Le halo jaune lumineux entourant le cratère Kuiper (62 kilomètres de diamètre), situé au centre inférieur, particulièrement coloré et brillant, révèle son jeune âge. Lors de sa formation, du matériau du sous-sol a été éjecté vers l'extérieur et a formé cette couverture. A mesure que le temps s'écoule, ce jeune matériau souffrira du bombardement des micrométéorites et des ravages du vent solaire et sa couleur s'estompera dans quelques centaines de millions d'années, finissant par se confondre avec l'environnement.

Les traînées bleues caractéristiques proviennent de jeunes cratères éloignés. Le matériau orange lumineux (flèche en haut à gauche) à proximité du cratère Lermontov (152 kilomètres de diamètre) a été très probablement déposé par des éruptions volcaniques dans un passé éloigné. Un matériau bleu foncé à l'origine encore énigmatique est aperçu en beaucoup d'endroits de la planète, et les dernières images transmises par Messenger lors du deuxième survol en indiquent une petite zone de forte concentration (flèche à droite).

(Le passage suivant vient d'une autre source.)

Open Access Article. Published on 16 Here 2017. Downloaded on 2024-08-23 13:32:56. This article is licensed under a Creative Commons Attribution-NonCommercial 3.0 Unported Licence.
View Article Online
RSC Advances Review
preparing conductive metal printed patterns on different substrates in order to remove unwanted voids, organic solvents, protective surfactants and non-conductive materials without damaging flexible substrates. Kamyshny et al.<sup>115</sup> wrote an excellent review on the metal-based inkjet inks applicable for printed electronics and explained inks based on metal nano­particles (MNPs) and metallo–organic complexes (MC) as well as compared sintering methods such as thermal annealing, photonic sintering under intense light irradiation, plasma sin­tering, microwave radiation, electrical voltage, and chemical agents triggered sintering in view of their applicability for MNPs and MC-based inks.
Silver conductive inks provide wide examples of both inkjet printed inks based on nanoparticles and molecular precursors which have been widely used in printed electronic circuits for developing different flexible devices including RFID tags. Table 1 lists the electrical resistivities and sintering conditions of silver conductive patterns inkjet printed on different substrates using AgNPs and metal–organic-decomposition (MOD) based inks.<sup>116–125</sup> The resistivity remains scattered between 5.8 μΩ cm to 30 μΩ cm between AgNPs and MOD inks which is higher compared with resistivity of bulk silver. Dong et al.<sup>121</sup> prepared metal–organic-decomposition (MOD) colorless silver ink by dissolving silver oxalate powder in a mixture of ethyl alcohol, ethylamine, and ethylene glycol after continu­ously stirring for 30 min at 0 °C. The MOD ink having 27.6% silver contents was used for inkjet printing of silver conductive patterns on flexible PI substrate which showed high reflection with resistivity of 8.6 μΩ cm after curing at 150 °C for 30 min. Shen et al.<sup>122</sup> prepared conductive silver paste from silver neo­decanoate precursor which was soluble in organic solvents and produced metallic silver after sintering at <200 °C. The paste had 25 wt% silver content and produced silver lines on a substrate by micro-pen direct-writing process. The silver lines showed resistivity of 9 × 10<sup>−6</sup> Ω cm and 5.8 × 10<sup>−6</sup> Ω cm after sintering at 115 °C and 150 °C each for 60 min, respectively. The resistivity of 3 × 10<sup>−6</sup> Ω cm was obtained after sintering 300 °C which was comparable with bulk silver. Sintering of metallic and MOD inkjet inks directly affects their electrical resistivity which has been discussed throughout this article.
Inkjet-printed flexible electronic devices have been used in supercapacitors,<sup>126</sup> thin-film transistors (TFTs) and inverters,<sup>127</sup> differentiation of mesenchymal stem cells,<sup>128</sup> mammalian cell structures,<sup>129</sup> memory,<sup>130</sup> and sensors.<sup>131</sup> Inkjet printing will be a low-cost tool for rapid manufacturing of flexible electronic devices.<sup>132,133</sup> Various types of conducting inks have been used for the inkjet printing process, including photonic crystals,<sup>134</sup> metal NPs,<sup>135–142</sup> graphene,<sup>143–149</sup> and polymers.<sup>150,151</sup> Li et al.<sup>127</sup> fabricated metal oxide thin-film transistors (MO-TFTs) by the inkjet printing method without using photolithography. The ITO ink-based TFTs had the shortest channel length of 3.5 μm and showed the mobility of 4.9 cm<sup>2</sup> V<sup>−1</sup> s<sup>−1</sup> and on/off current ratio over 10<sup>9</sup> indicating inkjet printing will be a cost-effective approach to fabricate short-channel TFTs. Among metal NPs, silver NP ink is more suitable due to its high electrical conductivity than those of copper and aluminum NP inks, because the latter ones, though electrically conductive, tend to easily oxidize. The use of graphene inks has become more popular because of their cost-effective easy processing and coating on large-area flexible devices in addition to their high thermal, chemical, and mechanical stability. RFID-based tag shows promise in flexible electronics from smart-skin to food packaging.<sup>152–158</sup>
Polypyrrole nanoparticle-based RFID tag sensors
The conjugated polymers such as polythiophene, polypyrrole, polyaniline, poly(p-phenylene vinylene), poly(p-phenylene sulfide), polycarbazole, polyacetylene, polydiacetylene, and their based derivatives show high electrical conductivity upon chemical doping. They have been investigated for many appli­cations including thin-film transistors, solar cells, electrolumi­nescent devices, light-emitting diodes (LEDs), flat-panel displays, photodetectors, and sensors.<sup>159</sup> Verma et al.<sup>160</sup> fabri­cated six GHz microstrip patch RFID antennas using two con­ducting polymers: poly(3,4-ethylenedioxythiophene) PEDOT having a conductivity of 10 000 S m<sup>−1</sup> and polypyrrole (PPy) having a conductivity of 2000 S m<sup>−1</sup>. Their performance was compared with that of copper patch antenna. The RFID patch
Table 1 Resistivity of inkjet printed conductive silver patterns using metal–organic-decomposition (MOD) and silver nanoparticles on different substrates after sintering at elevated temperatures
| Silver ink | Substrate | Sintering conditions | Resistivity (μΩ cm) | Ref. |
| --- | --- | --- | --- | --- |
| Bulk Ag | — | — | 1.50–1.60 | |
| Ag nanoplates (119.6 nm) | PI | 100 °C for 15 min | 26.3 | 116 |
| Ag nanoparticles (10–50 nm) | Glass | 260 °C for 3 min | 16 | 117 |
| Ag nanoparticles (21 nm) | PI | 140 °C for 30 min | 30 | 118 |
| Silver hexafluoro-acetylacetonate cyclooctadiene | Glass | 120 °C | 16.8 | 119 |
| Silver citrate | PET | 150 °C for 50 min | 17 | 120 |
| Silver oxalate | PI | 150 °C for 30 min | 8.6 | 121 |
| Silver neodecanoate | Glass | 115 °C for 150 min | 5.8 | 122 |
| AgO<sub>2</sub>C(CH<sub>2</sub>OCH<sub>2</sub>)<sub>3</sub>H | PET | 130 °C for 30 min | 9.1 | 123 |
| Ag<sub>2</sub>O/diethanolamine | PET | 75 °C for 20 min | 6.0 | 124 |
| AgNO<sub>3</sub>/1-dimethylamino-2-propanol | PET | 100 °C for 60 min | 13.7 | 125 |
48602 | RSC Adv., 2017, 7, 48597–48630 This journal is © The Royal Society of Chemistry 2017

Tous ces détails seront soigneusement explorés lorsque la sonde s'inscrira en orbite autour de Mercure, afin de découvrir les processus qui ont accompagné la formation et la modification ultérieure de la croûte de Mercure.

Détail de l'image précédente. (Cliquer pour agrandir.) Crédit Nasa

Cette image représente la zone comprise dans le rectangle de la précédente. La résolution est de 500 mètres par pixel. La différence entre les plaines régulières relativement jeunes apparaissant en jaune-orangé dans le tiers gauche et la partie du centre et à droite, plus ancienne, est nette.

Les jeunes plaines recouvrent les parties les plus primitives d'une topographie préexistante ainsi que quelques cratères plus anciens, comme le cratère Rudaki (120 km de diamètre) apparaissant légèrement à gauche. Du matériau bleu foncé a été éjecté d'un cratère de 105 km de diamètre au côté droit de l'image, se superposant aux anciennes plaines. Un cratère relativement jeune et petit, situé près du centre, expose son plancher sous-jacent.